TT22 Managing Cash in Emergencies

Guide to Financial Management

Top Tips 22

Managing Cash in Emergencies

The safe handling of cash is important for the management of project resources and security of project staff, especially in an emergency response.  Every NGO should have its own policies and procedure on cash management - here are some general points and practical suggestions to consider.

Be aware of the risk to cash and yourself at all times!

General advice

  • Keep cash balances to a minimum. Aim for no more than two weeks supply of cash on office premises where an adequate banking system exists.
  • Keep cash in a locked metal cash box and stored in a secure, discretely located safe.
  • Only move cash when absolutely necessary. When doing so, avoid sending people alone and maintain confidentiality about movements.
  • Avoid fixed routines for cash withdrawals from the bank.
  • Consider obtaining insurance for cash held on the premises and cash in transit. The need for this has to be balanced with the cost of insurance.
  • Use cheque payments for bills whenever possible and as soon as possible.
  • For major purchases, is there another way? eg direct payments from head office into supplier bank accounts or ask suppliers to collect cash from your offices. For staff payroll, consider direct transfers into bank accounts. 
  • Carry out cash counts as a ‘spot check’, varying the time and day in the week.
  • Count and sign for cash each time it is handed from one person to another.
  • Reconcile cash balances at least once a week.

Before you arrive in the field

  • Split money between the team travelling out to the emergency. 
  • Check restrictions on bringing money into the country. The usual restrictions may change in an emergency situation. Arrange a letter of authority from Head Office to confirm your role and the amount of cash you are carrying.
  • Have a mix of denominations to make small (or large) payments immediately.
  • Use money belts 24 hours a day! 
  • Consider where cash will be held on arrival – will you need to take a safe?
  • Check the insurance for cash in transit. What are the limits?
  • Collect the cash at the latest possible minute.

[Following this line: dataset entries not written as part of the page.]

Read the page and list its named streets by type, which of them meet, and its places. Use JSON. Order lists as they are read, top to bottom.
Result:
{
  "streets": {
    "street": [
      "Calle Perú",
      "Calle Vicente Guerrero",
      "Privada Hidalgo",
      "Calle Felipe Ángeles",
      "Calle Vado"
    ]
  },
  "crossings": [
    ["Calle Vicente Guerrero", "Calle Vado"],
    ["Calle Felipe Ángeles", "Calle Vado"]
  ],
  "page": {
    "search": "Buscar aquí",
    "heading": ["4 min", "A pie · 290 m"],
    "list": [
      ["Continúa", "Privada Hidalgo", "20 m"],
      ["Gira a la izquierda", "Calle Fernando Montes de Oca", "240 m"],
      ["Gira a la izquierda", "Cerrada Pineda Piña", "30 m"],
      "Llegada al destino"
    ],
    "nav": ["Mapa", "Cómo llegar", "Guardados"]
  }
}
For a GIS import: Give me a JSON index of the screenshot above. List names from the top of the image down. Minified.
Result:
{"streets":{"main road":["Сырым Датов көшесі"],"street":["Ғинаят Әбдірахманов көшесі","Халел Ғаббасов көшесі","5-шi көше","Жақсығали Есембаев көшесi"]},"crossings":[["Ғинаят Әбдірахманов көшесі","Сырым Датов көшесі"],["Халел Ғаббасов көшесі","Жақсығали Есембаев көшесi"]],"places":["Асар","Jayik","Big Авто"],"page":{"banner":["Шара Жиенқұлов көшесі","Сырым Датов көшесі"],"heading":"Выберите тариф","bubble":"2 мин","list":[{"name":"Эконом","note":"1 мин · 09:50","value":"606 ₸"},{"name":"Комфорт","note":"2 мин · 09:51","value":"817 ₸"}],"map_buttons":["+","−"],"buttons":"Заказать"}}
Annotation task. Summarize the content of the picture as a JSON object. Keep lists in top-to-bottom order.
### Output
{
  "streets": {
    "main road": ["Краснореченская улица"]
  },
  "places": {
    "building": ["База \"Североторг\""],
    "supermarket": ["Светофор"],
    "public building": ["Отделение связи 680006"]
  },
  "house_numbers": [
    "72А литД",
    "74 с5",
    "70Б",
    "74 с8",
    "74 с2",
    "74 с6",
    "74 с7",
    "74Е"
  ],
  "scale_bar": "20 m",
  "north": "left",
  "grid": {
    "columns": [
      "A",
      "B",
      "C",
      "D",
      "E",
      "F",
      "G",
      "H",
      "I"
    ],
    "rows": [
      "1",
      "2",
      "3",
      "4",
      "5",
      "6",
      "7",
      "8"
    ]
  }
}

Once you arrive in the field

  • Declare money to customs authorities, if required. 
  • Don’t advertise how much money you are carrying. Keep this information within the team.
  • Put the cash in a safe place or a bank as soon as possible. Where there are no banks, look for creative, acceptable safe alternatives, eg a pharmacy safe.
  • Assign one person to oversee and access safe to minimise risk.
  • Disguise the safe as much as possible in the tent/office. 
  • Take care in a ‘tent office’: close the door or have someone at the door to stop people wandering in when you access the safe. 
  • Carry out your cash reconciliation in private or during a quiet period, to avoid being distracted or diverted.
  • Keep notes neatly and clearly bundled in the safe to avoid confusion.
  • Keep your working advance separate from your personal money.
  • Establish acceptable means of transport for the cash carrier. For example, charter or commercial flight? Public or private road? NGO car or private car? 

When leaving the field

  • Do a formal handover of remaining cash. Do a cash count together and ask the person taking over to sign a handover document confirming they have taken receipt of the cash. 
  • Avoid carrying significant cash home. Spend it on regular project expenses, eg salaries, or an arrangement with another NGO who will reimburse Head Office.
  • Observe the same cash security measures when you travel home with cash as you did when you travelled to the field.